Alguien a quien algo le interesa tantísimo (interés en su sentido más puro: deseo de un deleite personal, inocente, algo con lo que “no va a ganar dinero”, sino que más bien lo hace olvidarse de él; un “interés desinteresado”) que no para en barras de pagar lo que le pidan por ello, pues puede ser quien más merece presenciarlo.
Acaso convenga aclarar que jamás en toda la vida una ha revendido nada, ni comprado nada revendido (también por la escasa inclinación a los espectáculos). Y que las procesiones prefiere verlas en su fecha y por las calles habituales, y de pie.

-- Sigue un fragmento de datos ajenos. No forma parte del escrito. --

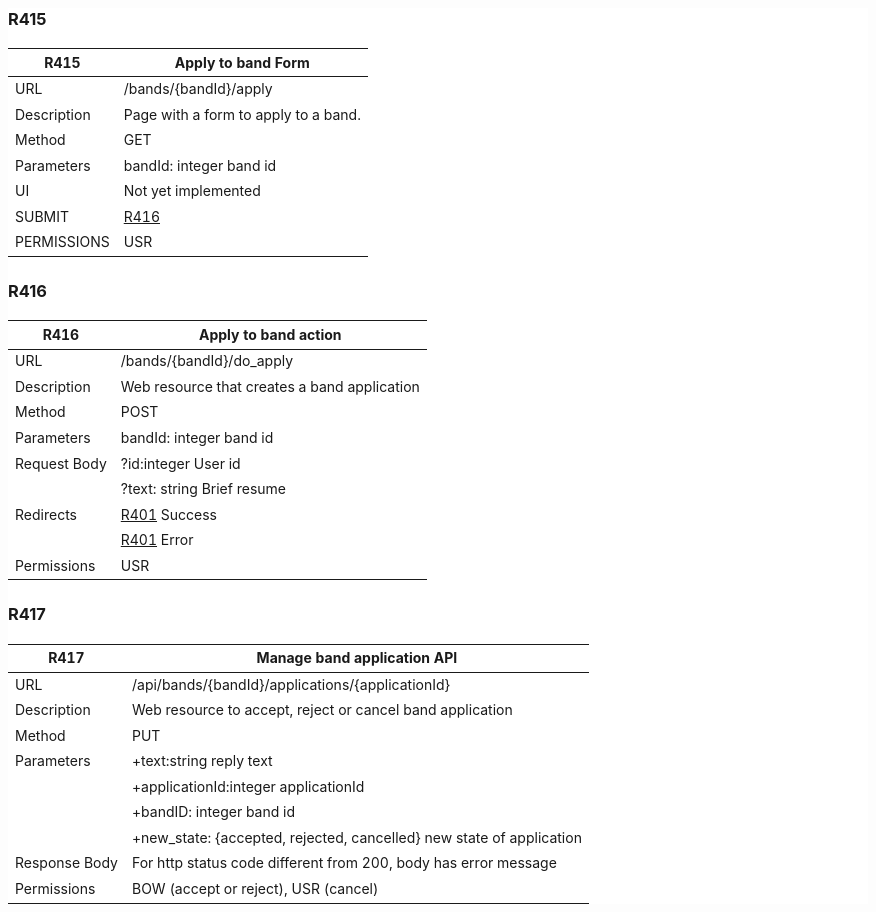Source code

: ### R415

| R415        | Apply to band Form                     |
| ----------- | -------------------------------------- |
| URL         | /bands/{bandId}/apply                  |
| Description | Page with a form to apply to a band.   |
| Method      | GET                                    |
| Parameters  | bandId: integer                band id |
| UI          | Not yet implemented                    |
| SUBMIT      | [R416](#r416)                          |
| PERMISSIONS | USR                                    |


### R416


| R416         | Apply to band action                                     |
| ------------ | -------------------------------------------------------- |
| URL          | /bands/{bandId}/do_apply                                 |
| Description  | Web resource that creates a band application             |
| Method       | POST                                                     |
| Parameters   | bandId: integer                band id                   |
| Request Body | ?id:integer                                 User id      |
|              | ?text: string                               Brief resume |
| Redirects    | [R401](#r401)          Success                           |
|              | [R401](#r401)          Error                             |
| Permissions  | USR                                                      |



### R417
| R417          | Manage band application  API                                                                    |
| ------------- | ----------------------------------------------------------------------------------------------- |
| URL           | /api/bands/{bandId}/applications/{applicationId}                                                |
| Description   | Web resource to accept, reject or cancel band application                                       |
| Method        | PUT                                                                                             |
| Parameters    | +text:string                                                reply text                          |
|               | +applicationId:integer                                      applicationId                       |
|               | +bandID: integer                                            band id                             |
|               | +new_state: {accepted, rejected, cancelled}                            new state of application |
| Response Body | For http status code different from 200, body  has error message                                |
| Permissions   | BOW (accept or reject), USR (cancel)                                                            |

Pero no entiende la ferocidad desplegada en la organización de esta Magna justo para evitar que la presencien las personas que tendrían más deseo de ello.
(“Exigiremos el DNI para que corresponda con el del comprador de la entrada”, dicen, como quien enuncia los Diez Mandamientos. ¿Y por qué? ¿Y si el comprador se pone malo, o decide irse de viaje, o le deja de apetecer, y en ese momento quiere regalársela o incluso vendérsela a otra persona con más interés en ello? Se nos escapa qué tiene eso de intrínsecamente malo).
Como en el caso del Miserere, se va a lograr el despropósito total: prohibir la entrada al público que obtendría más deleite sincero, placer puro, genuino (como el novio que en la cabina telefónica se olvidaba del dinero), y favorecer a los dueños de otro tipo de tentáculos, muchísimo más difíciles y retorcidos de poseer que el contar con unos euros en el bolsillo.